I hope it does require user interaction

Not likely. Consider what two parts do: GPS location, turn microphone on. Law Enforcement snooping, anyone?

I hope it does require user interaction, but, if it was a some type of protocol exploit in Safari you would think Miller would have framed it as such, or at least indicated it was exploitable through Safari, rather than single out SMS. Or maybe it was a sensationalist hook – we will find out soon enough. Or better yet, we won’t until after it has been patched

After all, the message is simply TEXT, its DATA, and a good operating system never EXECUTES data.

To do so would be a monumental blunder, and I just don’t think Apple programmers are that stupid.
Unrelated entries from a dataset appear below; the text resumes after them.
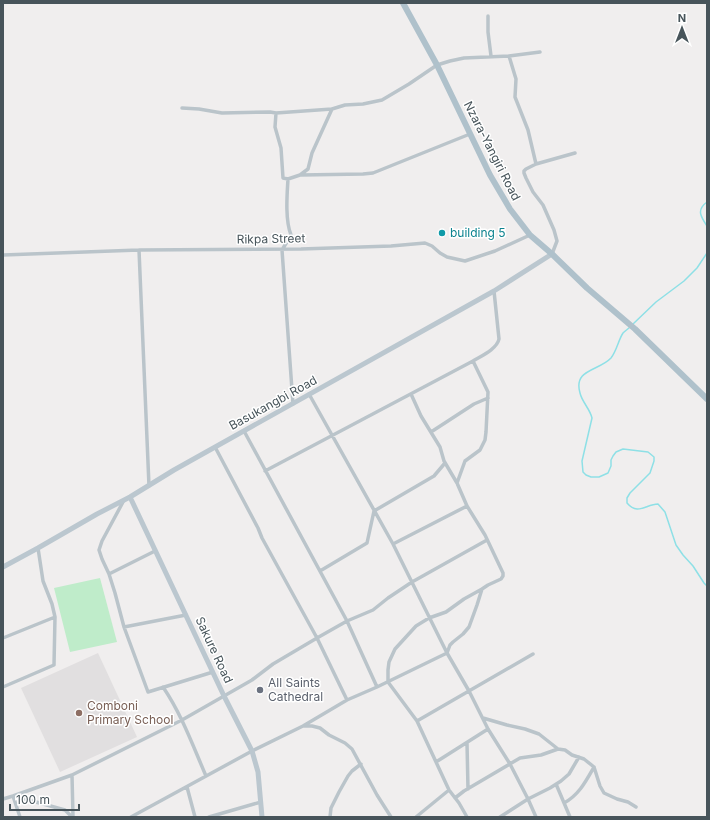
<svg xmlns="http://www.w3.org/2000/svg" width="710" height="820" viewBox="0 0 710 820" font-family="Inter,sans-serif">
  <rect width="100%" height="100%" fill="#f0eeee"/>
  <path fill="#e1dfe0" d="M98,653L137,737L60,772L21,688Z"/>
  <path fill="#bfecca" d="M100,578L117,642L70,652L54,588Z"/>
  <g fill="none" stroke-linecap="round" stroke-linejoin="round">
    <path stroke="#8ee0e6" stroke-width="1.5" d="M707,202C696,210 701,217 707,226
      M633,324L656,302L684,281L697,268L707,253
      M630,327C628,329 625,331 623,333C618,341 617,350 611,358C599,371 573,369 580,393C582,402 590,409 592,418L582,461L583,472L586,475L591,477H599L608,473L611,466V460L613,456L616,452L623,449L648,452L654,457V461L650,473L630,493L627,498V503C638,516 646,504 658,504L665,512L676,545L683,555L693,566L704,583L707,586"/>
    <path stroke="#bac4ca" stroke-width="3.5" d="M488,16V32L491,56
      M509,56L516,79L515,97L528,130L536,164
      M182,108L199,109L222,113L270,112L276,113L332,109
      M276,113L275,127L281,148L283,178L288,179
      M301,175L363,174L373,173L470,134
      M139,250L149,486
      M552,254L557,241L554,230L543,205L533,192L526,178L524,173V171L526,169L536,164L575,153
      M3,255L139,250L301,249L391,246L425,243L432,246L440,253L447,257L465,261L495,251L530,235
      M309,394L393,544L447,653L469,691L488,729L510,764L528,799L536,817
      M293,404L282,250L291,235C285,220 287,195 288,179L300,175L308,169L312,153L332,109L345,105L363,104L382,100L409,84L437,65L450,61L464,58L509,56L540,52
      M244,431L347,621L377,687
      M431,432L474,404L488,398
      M215,447L258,528L262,538L317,638L347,700
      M265,471L473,361
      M457,483L465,461L480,450L485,440L486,432L488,392L473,361C481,356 497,349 499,339L494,291
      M123,502L102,541L99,550L102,559L109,574L115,593L124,627L148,692L213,672
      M393,544L467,506
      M320,571L367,543L374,511L434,476L445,463
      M109,574L155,551
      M124,627L186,615
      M3,638L55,617
      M3,687L54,665L55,617L52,604L43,581L38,548
      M163,687C182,715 193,746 206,776
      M483,718L507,725L525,729L539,734L558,749L565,750L572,755L584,759L594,767L600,786L604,793L617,799L628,802L636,807
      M417,721L533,654
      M304,726H312L320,728L329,735L345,743L352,749L377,795L391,817
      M467,743L468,789
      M436,762L488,729
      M72,775L73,817
      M556,784L570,817
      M187,787L195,817
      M13,796L20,817
      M14,796L65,810L70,815L71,817
      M455,798L464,791L520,758L541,755L558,749
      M3,799L13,796L72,775L182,720L252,680L273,664L317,638L347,621L373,610L388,598L412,582L487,540
      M564,803C579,795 586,781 594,767
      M131,817L252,751L303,726L347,700L377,687L447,653L450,645L453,642L463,634L469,627L477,605L482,589L488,585L501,579L503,576V573L485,535L467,506L457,483L444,461L440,447L421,416L411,394
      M209,817L261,802
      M330,817L331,808L339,792L348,776L352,771L361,764
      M416,817L449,790
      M467,817L459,803L449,790L417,721L388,682V670L389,662L395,649L416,626L429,618L446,612L464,599L482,589
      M500,817L528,799L550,788L561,781L569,774L579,757"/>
    <path stroke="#bbc7cf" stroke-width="5" d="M130,497L224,696L252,751L258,772L262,817
      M3,567L38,548L97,514L130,497L174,470L494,291L552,254"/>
    <path stroke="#afc1cb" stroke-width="6" d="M403,3L437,65L490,175L510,209L530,235L552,254L587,288L635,329L707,399"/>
  </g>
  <circle fill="#0f9aa8" stroke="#fff" stroke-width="1.5" cx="442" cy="233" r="4"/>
  <circle fill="#6b7280" stroke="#fff" stroke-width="1.5" cx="260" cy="690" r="4"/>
  <circle fill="#8d6e63" stroke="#fff" stroke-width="1.5" cx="79" cy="713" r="4"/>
  <g text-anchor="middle" stroke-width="3" stroke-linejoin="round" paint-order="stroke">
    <g font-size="12" fill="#47545a" stroke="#fff">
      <text transform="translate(492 151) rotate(63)" y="4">Nzara-Yangiri Road</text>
      <text transform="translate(271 239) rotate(-1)" y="4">Rikpa Street</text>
      <text transform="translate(273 403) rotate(-29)" y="4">Basukangbi Road</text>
      <text transform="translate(214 650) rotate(65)" y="4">Sakure Road</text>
    </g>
    <g font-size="12" fill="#0d838f" stroke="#fff" text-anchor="start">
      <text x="450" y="237">building 5</text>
    </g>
    <g font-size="12" fill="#5b616d" stroke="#fff" text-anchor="start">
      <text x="268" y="687">All Saints<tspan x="268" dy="14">Cathedral</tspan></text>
    </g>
    <g font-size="12" fill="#785e54" stroke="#fff" text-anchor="start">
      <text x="87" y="710">Comboni<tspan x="87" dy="14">Primary School</tspan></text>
    </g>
  </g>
  <rect width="710" height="820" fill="none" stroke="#47545a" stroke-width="8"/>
  <g transform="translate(682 28)" stroke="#ffffff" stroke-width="3" paint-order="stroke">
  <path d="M0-3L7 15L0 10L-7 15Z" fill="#47545a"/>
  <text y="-6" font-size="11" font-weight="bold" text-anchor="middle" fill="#47545a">N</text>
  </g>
  <path d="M10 804v6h69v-6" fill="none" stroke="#47545a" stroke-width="2"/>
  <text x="16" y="804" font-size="12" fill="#47545a" stroke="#ffffff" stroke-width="3" paint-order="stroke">100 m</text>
</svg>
So my bet is that the SMS has to launch something else (probably Safari) by a physical action of the user, like when you get a URL in a SMS and you launch it.

This seems far more likely to be a bug in Safari, and sms is simply a way to get lots of people to click a link.

That being said, I agree with @Dev re:

“Apple’s only known motivational button”.

All too often, the only way you can get Apple to do the right thing is embarrass them in the mainstream press.

If I were wearing my TinFoil hat, AND if we were talking about Microsoft, I would speculate on a back door access method based on specific SMS message structure having been intentionally built into the software.

But my tinfoil hat is at the cleaners, and Apple “would never be evil”…. http://mooseyard.com/Jens/?p=163

This vulnerability — a process that runs at root (!) executing arbitrary code in response to an unsolicited message from the outside — is far too severe to pretend Miller is the only one who noticed, and wait until Apple gets around to patching it.

Apple has demonstrated time and time again their willingness to use NDAs and gag orders to stifle everything from software discussion to contract issues, rather than fix the issue at hand promptly. If anything, Miller has done our community the best possible favor — by announcing it publicly, he pushes Apple’s only known motivational button to fix the issue promptly, and by not announcing implementation details, he does not give script kiddies a head start. Kudos to Miller.

Apple — the ball is in your court. You have a severe vulnerability in your most popular platform. Prove that this time you will not plug your ears and blame others. Fix your problem. Now.

Now, Miller hasn’t fully published this exploit. He HAS informed Apple of it. He is supposed to fully publish it at the upcoming Black Hat/DEF CON conference.

Apple has plenty of time to push a fix out. And since Miller isn’t necessarily the world’s foremost code-explorer you can probably safely bet that there are others who have independently discovered this vulnerability.

So, do you want Apple to take their sweet time or would you prefer that the “black hats” put a fire under Apple so we all get patched sooner rather than later?